_What is needed_
According to the Webpack text below, why is it a problem when a single script file keeps growing? Answer in one to three sentences.

_Excerpted text_
Nonsense

Why would I use a Webpack?

Question: I am having a hard time grasping why I would use Webpack, and what it is really for. […] It seems like I can't just drop a script in my page anymore.

Loading JavaScript

Instead of focusing just on the particularities of Webpack, I think it's more interesting and useful to extend the question to all JavaScript Packers. Frequently called bundlers, there are a number of tools, such as Webpack, Rollup, Browserify, Parcel, JSPM, and a lot more, which offer a similar function. It can also be achieved, to a fair extent, with custom scripts.

In any case, let us be clear that you sure can just drop a script tag in your page. It's a totally valid solution and it is, in fact, still used in certain situations.

That said, let's try understand what “the problem” is and walk all the way to what a generic solution (such as Browserify, Webpack, etc). Notice, though, that some of these tools can also process other types of assets (CSS, images, fonts…) but we will only focus on JavaScript.

Origins

So you have a single script for your page. We could imagine that the whole script may be, say, 500 lines of JS. Life's mostly ok, the script is manageable, not excessively big. But, as time goes by, the project grows and you start adding more functionalities to the page (or application). It may also happen that your company hires some more developers to work with you on that JavaScript.

You might just continue with your current configuration. A single script file and you (and maybe others) start adding functionality to it. You're bound to encounter 2 main problems:

  • First, your single script file will grow. It will get bigger with each functionality you add. This is bad because large files are harder to maintain, it is clumsier to find particular sections in them and it's also harder to have many developers working on the same file at the same time.
  • Second, you might want to use some external libraries. This is not a problem in itself, but in a moment we'll see how it may add up to the whole situation.

Splitting code

With this problem in mind, we obviously decide to split this large file into several smaller files. This is not only because of the large file problem, of course, it is also a good practice to separate things into independent parts to keep our code better organized and clean. So we might want to separate functions that deal with DOM manipulation from others that deal with XHR calls or data processing, etc.

Say we originally had reached some 10kLOCs and we quickly break the file into smaller pieces and we get, e.g., 20 smaller, 500LOC files. Not great but definitely better.

But how do we manage these files? The simplest approach is, well, simply drop 20 script tags in our page. Well, or maybe 20 plus some other 5-6 libraries we've added in the process. (Say jQuery and a couple of plug-ins, or whatever you may think of.)

There's one thing we have to take into account, though: order. We have to be careful to insert these tags in a particularly chosen order because, of course, we have to make sure that things (some utility function, for example) are available before other parts try to use them.

Now life is better in some aspects. We have smaller files which helps a lot. But not everything is nice. We've added these other concerns we have to take care of. And the problem we've added is not only the order of those 30 <script> tags. There's also the fact that when developers add new functions, they have to think where they put them. In what file should they put it so that it is available when needed? Will it be better to add one more file and one more <script> tag?

Also, now that we've learned about separating concerns, we seem to be producing a much larger number of smaller files and we probably want to keep them organized into folders and such.

We quickly reach 50, 80, a hundred JavaScript files. We can see the code is much better now but we can also see these new problems.

_Information_

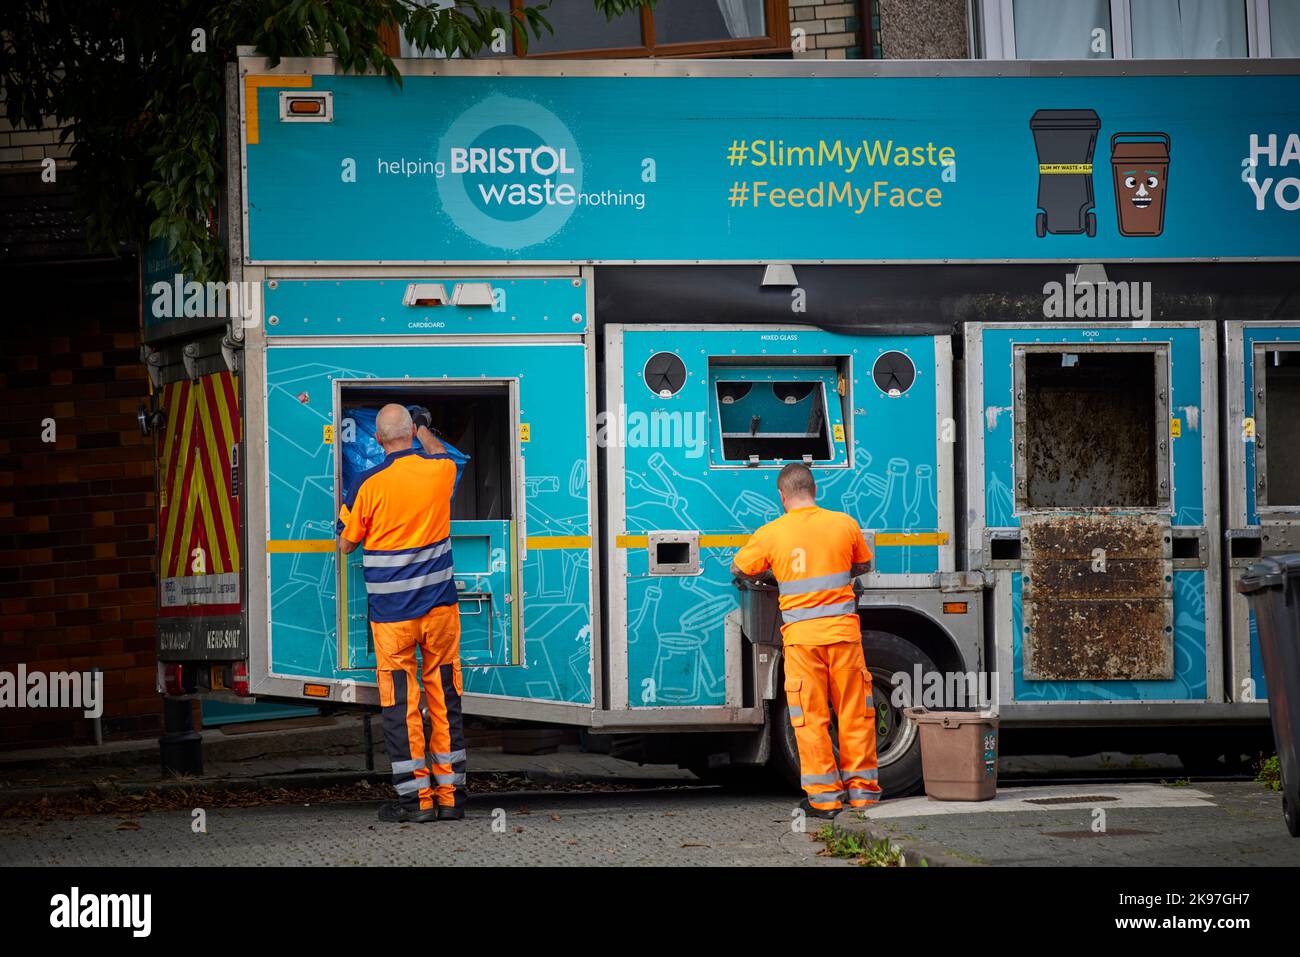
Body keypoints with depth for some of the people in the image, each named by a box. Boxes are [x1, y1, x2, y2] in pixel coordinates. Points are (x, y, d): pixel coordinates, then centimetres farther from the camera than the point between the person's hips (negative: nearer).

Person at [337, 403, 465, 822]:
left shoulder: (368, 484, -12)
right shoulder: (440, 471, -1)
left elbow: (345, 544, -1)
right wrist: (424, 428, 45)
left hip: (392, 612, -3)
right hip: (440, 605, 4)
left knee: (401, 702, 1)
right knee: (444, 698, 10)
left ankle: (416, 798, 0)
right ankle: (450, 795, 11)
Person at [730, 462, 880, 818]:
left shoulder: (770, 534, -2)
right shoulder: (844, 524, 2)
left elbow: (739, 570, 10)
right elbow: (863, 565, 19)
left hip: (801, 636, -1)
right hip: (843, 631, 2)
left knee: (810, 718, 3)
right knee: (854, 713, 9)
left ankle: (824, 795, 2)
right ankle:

_Answer to this task_
The file gets bigger with each functionality added, and large files are harder to maintain and clumsier to search for particular sections. They also make it harder for many developers to work on the same file at the same time.